• TEXT BLOCK:
* Start *

There are recent reviews on TripAdvisor.


----------



## PaulineW (22 October 2018)

This is on a public page so ok to share - https://www.facebook.com/groups/295...al_surface=direct_link&availability=available


----------



## still standing (22 October 2018)

Thanks for the info above and the links - makes for uncomfortable reading indeed.   I couldn't find anything recent on Trip Advisor, didn't think of checking Facebook.   I see their licence seems to be up for renewal in December, perhaps that explains why they have not got a 2019 catalogue out yet as they may be waiting.   Friends and myself have been on other riding holidays, abroad, and have so far found horse welfare to be excellent so I don't like to read of saddle sores, etc in a Scottish centre.


----------



## Kat_Bath (22 October 2018)

https://www.tripadvisor.co.uk/Attra..._Centre-Tain_Ross_and_Cromarty_Scottish_.html 

I guess, in a way, it's good that they're being monitored... I don't know if Janine does holidays as such but I can recommend Fresians Scotland if you fancy that. To ride a native Highland in the Highlands would be nice though (although I don't think they use only Highlands). There's also Blackstone Clydesdales - again I don't think they do holiday holidays and I can't personally recommend (yet) but they look good. I've also got my eye on http://www.wilderways.scot

I hope you find somewhere!


----------



## still standing (22 October 2018)

Kat_Bath, thanks for that last link to Tripadvisor, which I fully opened and read lots of the most recent feedbacks.   It does give a lot of positive recent reviews, which now paints a more balanced picture.   However, we definitely need to do a lot more research and checking before booking our next riding holiday!   I hadn't heard about Fresians Scotland or that wilderways website, so we can look at those thanks.   The Clydesdales, though I'm sure it's exciting, are just not for us though.

* End *

• INFORMATION PROVIDED:
* Start *

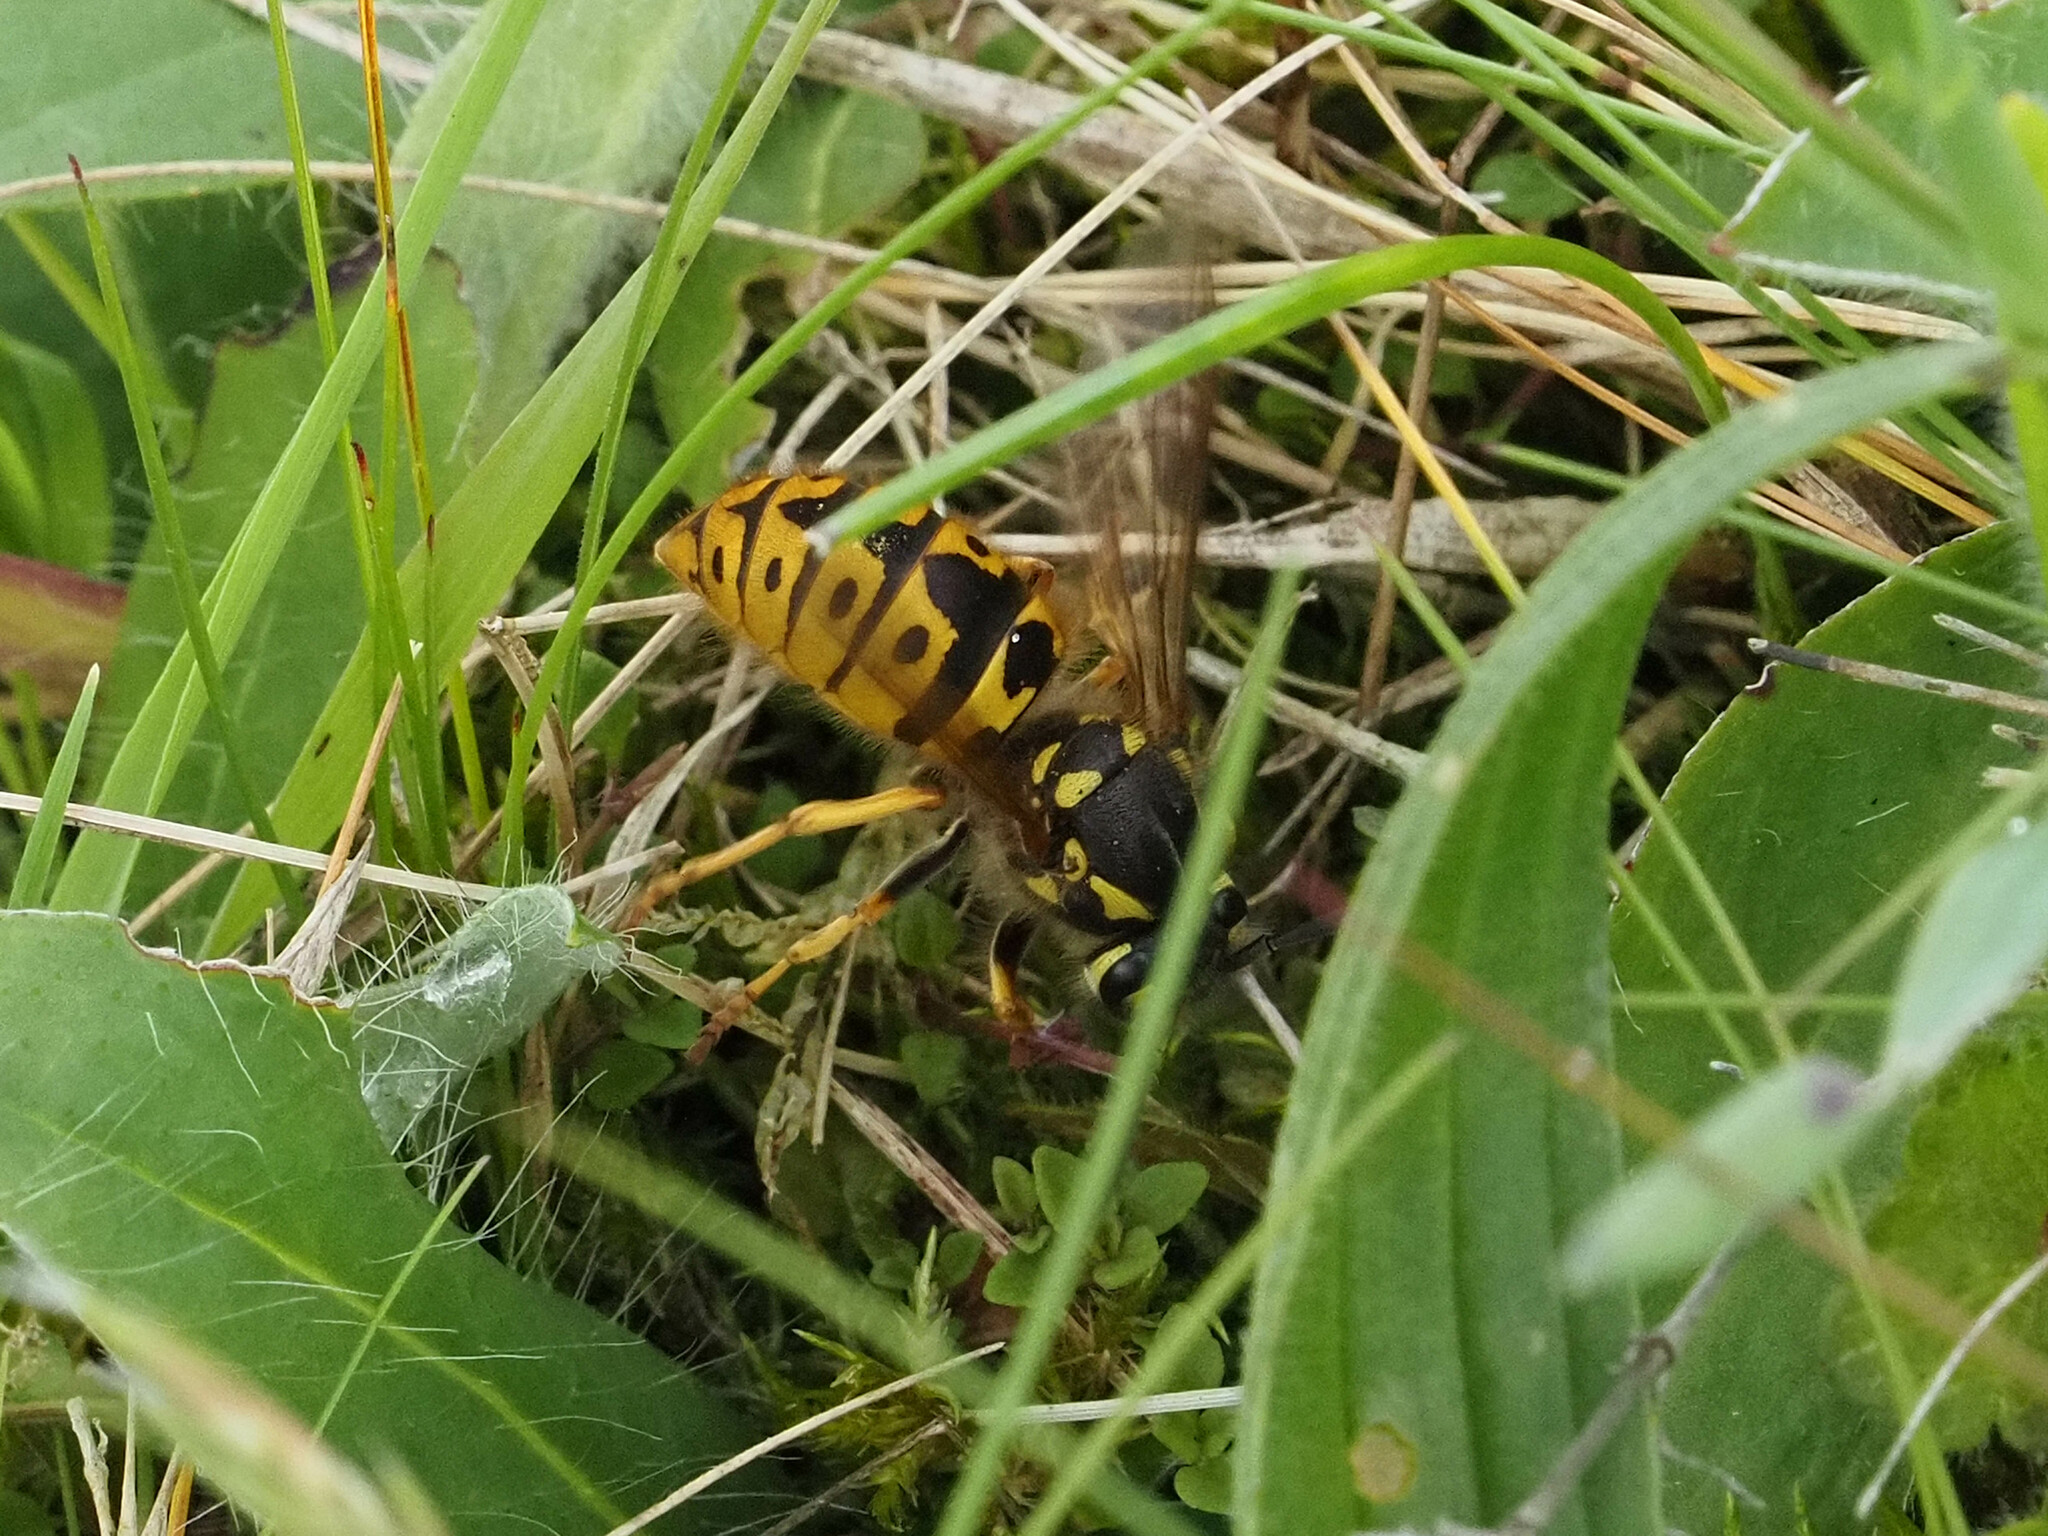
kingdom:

* End *

• PROBLEM STATEMENT: Reproduce the forum thread about Scottish riding holidays in full, word for word.

• COMPLETED EXERCISE:
There are recent reviews on TripAdvisor.


----------



## PaulineW (22 October 2018)

This is on a public page so ok to share - https://www.facebook.com/groups/295...al_surface=direct_link&availability=available


----------



## still standing (22 October 2018)

Thanks for the info above and the links - makes for uncomfortable reading indeed.   I couldn't find anything recent on Trip Advisor, didn't think of checking Facebook.   I see their licence seems to be up for renewal in December, perhaps that explains why they have not got a 2019 catalogue out yet as they may be waiting.   Friends and myself have been on other riding holidays, abroad, and have so far found horse welfare to be excellent so I don't like to read of saddle sores, etc in a Scottish centre.


----------



## Kat_Bath (22 October 2018)

https://www.tripadvisor.co.uk/Attra..._Centre-Tain_Ross_and_Cromarty_Scottish_.html 

I guess, in a way, it's good that they're being monitored... I don't know if Janine does holidays as such but I can recommend Fresians Scotland if you fancy that. To ride a native Highland in the Highlands would be nice though (although I don't think they use only Highlands). There's also Blackstone Clydesdales - again I don't think they do holiday holidays and I can't personally recommend (yet) but they look good. I've also got my eye on http://www.wilderways.scot

I hope you find somewhere!


----------



## still standing (22 October 2018)

Kat_Bath, thanks for that last link to Tripadvisor, which I fully opened and read lots of the most recent feedbacks.   It does give a lot of positive recent reviews, which now paints a more balanced picture.   However, we definitely need to do a lot more research and checking before booking our next riding holiday!   I hadn't heard about Fresians Scotland or that wilderways website, so we can look at those thanks.   The Clydesdales, though I'm sure it's exciting, are just not for us though.